Prince William county has been subject to TMDLs for bacteria impairments to: Cedar Run and Licking Run, Neabsco Creek, Popes Head, Broad Run, Kettle Run, South Run, Little Bull Run, Bull Run and the Occoquan River; and Tributaries to the Potomac River for years, but little has been done because the diverse sources of the problem.

The Department of Environmental Quality identified the primary sources of bacteria as follows:
  • Cedar Run: livestock (65%), wildlife (26%) upland pervious land (9%), impervious (<1 li="" nbsp="">
  • Neabsco Creek: wildlife (79%), pet sources (20%), livestock (1%)
  • Broad Run: cattle – direct deposition (44%), residential, commercial, industrial (41.5%), wildlife – direct deposition (6.4%) 

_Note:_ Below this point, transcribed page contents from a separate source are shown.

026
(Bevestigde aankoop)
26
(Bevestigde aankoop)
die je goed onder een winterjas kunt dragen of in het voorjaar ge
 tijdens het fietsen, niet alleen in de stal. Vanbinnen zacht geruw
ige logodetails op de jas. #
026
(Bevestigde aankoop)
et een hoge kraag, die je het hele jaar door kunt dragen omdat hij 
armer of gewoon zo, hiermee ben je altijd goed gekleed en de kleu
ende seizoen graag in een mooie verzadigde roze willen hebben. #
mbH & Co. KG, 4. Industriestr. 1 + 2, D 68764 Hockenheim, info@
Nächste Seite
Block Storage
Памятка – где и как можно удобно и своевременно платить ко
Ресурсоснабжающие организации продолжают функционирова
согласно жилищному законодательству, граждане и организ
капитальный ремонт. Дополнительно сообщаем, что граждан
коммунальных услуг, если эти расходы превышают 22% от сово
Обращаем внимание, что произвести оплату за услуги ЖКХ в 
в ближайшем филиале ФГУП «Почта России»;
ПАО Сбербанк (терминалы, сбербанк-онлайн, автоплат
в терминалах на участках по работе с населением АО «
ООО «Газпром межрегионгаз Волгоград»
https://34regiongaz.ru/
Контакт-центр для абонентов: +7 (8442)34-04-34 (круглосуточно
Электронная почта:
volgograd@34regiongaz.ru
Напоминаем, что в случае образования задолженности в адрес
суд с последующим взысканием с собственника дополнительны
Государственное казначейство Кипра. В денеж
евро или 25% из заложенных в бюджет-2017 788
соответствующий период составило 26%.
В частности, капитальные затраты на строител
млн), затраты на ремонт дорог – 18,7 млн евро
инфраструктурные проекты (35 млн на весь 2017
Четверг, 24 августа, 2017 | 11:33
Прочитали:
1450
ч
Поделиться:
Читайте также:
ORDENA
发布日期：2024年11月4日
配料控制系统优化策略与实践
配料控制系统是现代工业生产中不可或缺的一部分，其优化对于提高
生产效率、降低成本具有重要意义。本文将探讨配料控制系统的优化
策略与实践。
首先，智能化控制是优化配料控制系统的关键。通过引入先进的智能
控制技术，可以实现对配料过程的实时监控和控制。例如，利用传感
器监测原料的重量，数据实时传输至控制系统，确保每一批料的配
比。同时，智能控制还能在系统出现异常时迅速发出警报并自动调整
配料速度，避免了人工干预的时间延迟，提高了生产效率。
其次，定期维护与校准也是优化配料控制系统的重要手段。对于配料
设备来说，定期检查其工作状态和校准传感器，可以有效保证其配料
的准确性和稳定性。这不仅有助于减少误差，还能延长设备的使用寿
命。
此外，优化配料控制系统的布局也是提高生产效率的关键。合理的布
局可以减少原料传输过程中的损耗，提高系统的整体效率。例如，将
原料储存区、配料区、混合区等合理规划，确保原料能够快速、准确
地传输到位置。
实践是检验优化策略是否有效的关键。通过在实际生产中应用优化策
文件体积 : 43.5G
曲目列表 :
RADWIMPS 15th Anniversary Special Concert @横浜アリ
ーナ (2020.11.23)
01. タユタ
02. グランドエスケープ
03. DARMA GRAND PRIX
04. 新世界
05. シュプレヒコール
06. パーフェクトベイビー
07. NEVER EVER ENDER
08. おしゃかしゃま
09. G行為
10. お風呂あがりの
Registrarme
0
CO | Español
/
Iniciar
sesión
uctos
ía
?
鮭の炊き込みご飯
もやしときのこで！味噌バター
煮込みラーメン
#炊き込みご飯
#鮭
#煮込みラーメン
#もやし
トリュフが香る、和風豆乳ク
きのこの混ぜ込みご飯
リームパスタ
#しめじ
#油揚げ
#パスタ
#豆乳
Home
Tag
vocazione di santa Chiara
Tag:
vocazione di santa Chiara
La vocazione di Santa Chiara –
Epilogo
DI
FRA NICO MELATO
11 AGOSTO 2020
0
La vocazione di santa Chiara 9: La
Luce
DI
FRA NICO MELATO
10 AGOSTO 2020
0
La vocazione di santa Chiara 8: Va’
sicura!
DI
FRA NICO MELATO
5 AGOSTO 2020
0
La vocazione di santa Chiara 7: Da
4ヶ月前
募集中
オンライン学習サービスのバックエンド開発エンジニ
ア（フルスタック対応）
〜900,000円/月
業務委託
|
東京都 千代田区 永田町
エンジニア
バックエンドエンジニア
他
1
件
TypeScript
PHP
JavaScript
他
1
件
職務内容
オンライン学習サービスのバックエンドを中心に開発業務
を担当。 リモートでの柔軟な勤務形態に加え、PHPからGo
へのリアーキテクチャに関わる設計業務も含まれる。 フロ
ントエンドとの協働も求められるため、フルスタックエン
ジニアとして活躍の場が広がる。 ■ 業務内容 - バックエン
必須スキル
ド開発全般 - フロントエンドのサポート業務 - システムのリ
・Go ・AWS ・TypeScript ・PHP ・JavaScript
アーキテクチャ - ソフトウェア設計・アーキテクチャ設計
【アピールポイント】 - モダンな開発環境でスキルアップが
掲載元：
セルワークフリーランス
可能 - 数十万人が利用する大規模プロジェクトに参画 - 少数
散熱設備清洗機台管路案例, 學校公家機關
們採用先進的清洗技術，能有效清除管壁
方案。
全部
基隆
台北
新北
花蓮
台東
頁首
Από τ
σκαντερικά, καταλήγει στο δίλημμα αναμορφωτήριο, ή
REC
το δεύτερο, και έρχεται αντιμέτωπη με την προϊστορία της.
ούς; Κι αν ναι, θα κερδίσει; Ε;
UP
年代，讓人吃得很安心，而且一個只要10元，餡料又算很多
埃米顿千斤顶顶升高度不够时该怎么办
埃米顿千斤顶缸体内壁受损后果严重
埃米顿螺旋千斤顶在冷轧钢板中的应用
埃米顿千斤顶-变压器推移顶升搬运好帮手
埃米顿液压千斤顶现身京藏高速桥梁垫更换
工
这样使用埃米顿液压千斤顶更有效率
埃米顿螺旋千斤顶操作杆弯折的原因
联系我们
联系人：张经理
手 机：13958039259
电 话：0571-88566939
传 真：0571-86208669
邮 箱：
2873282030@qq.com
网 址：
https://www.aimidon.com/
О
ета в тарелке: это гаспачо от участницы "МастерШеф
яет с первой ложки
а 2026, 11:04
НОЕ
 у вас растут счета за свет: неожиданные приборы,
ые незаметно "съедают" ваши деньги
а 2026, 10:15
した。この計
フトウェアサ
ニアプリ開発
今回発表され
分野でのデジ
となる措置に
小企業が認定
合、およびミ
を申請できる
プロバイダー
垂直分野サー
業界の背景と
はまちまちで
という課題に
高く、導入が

  • Bull Run: cattle – direct deposition (56%), wildlife – direct deposition (30%), residential, commercial, industrial (13%) 
  • Occoquan River: residential, commercial, industrial (85.7%), wildlife – direct deposition (9.2%) 
  • Powells Creek: urban – developed land (87%) 
  • Quantico Creek: urban – developed land (94%) 
Prince William County needs to commit funds and work with their partners to develop ongoing program to address the bacterial contamination not coming from the permitted stormwater system. This means stream exclusion of cattle, outreach programs and possibly financial incentives to pump-out septic tanks and upgrade septic systems, programs to develop community pet waste stations, and other programs. Our waterways and environment are worth it.